* _Prompt_: An exact, complete copy of the data is all that is needed.

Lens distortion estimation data
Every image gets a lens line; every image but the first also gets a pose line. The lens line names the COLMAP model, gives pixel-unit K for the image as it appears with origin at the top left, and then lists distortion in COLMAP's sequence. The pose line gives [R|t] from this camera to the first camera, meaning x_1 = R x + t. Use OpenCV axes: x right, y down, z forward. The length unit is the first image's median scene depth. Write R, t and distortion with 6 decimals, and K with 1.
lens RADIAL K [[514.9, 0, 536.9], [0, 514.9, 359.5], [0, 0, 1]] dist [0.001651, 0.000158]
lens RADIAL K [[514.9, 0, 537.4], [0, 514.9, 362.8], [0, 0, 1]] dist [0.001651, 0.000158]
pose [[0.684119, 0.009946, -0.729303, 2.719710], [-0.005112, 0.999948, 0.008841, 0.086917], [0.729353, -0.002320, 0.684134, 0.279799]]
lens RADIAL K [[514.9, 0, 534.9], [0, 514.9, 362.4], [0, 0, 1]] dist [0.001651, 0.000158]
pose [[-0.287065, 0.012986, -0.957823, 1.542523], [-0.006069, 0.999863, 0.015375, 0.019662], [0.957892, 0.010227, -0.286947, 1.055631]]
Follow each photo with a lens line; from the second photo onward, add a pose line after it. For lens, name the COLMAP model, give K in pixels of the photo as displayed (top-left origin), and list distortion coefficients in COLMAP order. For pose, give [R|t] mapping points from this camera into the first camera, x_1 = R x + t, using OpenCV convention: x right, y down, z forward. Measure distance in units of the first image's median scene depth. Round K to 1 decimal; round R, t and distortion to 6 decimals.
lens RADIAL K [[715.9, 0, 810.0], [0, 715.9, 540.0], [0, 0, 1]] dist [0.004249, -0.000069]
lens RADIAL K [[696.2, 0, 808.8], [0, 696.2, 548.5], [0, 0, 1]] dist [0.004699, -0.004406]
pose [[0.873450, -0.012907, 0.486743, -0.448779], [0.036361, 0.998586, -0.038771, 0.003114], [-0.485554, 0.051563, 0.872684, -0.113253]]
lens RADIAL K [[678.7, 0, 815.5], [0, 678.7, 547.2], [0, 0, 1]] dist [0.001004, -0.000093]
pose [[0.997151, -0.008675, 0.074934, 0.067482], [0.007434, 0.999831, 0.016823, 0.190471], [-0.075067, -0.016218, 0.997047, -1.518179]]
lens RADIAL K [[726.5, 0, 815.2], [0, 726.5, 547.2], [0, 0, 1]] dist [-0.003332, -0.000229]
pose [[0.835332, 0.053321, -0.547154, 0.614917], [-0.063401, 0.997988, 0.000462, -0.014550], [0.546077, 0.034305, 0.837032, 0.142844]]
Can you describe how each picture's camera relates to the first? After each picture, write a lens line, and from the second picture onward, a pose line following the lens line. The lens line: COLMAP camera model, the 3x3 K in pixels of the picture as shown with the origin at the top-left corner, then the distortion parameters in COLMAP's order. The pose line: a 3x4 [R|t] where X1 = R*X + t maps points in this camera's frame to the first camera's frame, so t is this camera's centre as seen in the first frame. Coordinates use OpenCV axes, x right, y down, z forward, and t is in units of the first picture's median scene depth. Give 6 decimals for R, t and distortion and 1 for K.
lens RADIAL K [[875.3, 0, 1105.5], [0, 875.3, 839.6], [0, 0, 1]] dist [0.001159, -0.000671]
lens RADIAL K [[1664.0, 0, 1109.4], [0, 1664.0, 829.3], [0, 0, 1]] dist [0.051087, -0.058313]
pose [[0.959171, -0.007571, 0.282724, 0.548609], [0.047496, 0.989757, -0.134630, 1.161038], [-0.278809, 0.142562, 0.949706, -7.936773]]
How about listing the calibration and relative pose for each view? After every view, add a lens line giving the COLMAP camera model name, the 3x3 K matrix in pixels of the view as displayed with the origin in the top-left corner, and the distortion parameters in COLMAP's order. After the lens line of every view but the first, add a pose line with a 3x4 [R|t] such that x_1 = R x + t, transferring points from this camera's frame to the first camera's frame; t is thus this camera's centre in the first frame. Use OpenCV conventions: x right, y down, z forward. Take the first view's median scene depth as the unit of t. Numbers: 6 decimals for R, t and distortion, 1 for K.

* _Answer to the exercise_:
Every image gets a lens line; every image but the first also gets a pose line. The lens line names the COLMAP model, gives pixel-unit K for the image as it appears with origin at the top left, and then lists distortion in COLMAP's sequence. The pose line gives [R|t] from this camera to the first camera, meaning x_1 = R x + t. Use OpenCV axes: x right, y down, z forward. The length unit is the first image's median scene depth. Write R, t and distortion with 6 decimals, and K with 1.
lens RADIAL K [[514.9, 0, 536.9], [0, 514.9, 359.5], [0, 0, 1]] dist [0.001651, 0.000158]
lens RADIAL K [[514.9, 0, 537.4], [0, 514.9, 362.8], [0, 0, 1]] dist [0.001651, 0.000158]
pose [[0.684119, 0.009946, -0.729303, 2.719710], [-0.005112, 0.999948, 0.008841, 0.086917], [0.729353, -0.002320, 0.684134, 0.279799]]
lens RADIAL K [[514.9, 0, 534.9], [0, 514.9, 362.4], [0, 0, 1]] dist [0.001651, 0.000158]
pose [[-0.287065, 0.012986, -0.957823, 1.542523], [-0.006069, 0.999863, 0.015375, 0.019662], [0.957892, 0.010227, -0.286947, 1.055631]]
Follow each photo with a lens line; from the second photo onward, add a pose line after it. For lens, name the COLMAP model, give K in pixels of the photo as displayed (top-left origin), and list distortion coefficients in COLMAP order. For pose, give [R|t] mapping points from this camera into the first camera, x_1 = R x + t, using OpenCV convention: x right, y down, z forward. Measure distance in units of the first image's median scene depth. Round K to 1 decimal; round R, t and distortion to 6 decimals.
lens RADIAL K [[715.9, 0, 810.0], [0, 715.9, 540.0], [0, 0, 1]] dist [0.004249, -0.000069]
lens RADIAL K [[696.2, 0, 808.8], [0, 696.2, 548.5], [0, 0, 1]] dist [0.004699, -0.004406]
pose [[0.873450, -0.012907, 0.486743, -0.448779], [0.036361, 0.998586, -0.038771, 0.003114], [-0.485554, 0.051563, 0.872684, -0.113253]]
lens RADIAL K [[678.7, 0, 815.5], [0, 678.7, 547.2], [0, 0, 1]] dist [0.001004, -0.000093]
pose [[0.997151, -0.008675, 0.074934, 0.067482], [0.007434, 0.999831, 0.016823, 0.190471], [-0.075067, -0.016218, 0.997047, -1.518179]]
lens RADIAL K [[726.5, 0, 815.2], [0, 726.5, 547.2], [0, 0, 1]] dist [-0.003332, -0.000229]
pose [[0.835332, 0.053321, -0.547154, 0.614917], [-0.063401, 0.997988, 0.000462, -0.014550], [0.546077, 0.034305, 0.837032, 0.142844]]
Can you describe how each picture's camera relates to the first? After each picture, write a lens line, and from the second picture onward, a pose line following the lens line. The lens line: COLMAP camera model, the 3x3 K in pixels of the picture as shown with the origin at the top-left corner, then the distortion parameters in COLMAP's order. The pose line: a 3x4 [R|t] where X1 = R*X + t maps points in this camera's frame to the first camera's frame, so t is this camera's centre as seen in the first frame. Coordinates use OpenCV axes, x right, y down, z forward, and t is in units of the first picture's median scene depth. Give 6 decimals for R, t and distortion and 1 for K.
lens RADIAL K [[875.3, 0, 1105.5], [0, 875.3, 839.6], [0, 0, 1]] dist [0.001159, -0.000671]
lens RADIAL K [[1664.0, 0, 1109.4], [0, 1664.0, 829.3], [0, 0, 1]] dist [0.051087, -0.058313]
pose [[0.959171, -0.007571, 0.282724, 0.548609], [0.047496, 0.989757, -0.134630, 1.161038], [-0.278809, 0.142562, 0.949706, -7.936773]]
How about listing the calibration and relative pose for each view? After every view, add a lens line giving the COLMAP camera model name, the 3x3 K matrix in pixels of the view as displayed with the origin in the top-left corner, and the distortion parameters in COLMAP's order. After the lens line of every view but the first, add a pose line with a 3x4 [R|t] such that x_1 = R x + t, transferring points from this camera's frame to the first camera's frame; t is thus this camera's centre in the first frame. Use OpenCV conventions: x right, y down, z forward. Take the first view's median scene depth as the unit of t. Numbers: 6 decimals for R, t and distortion, 1 for K.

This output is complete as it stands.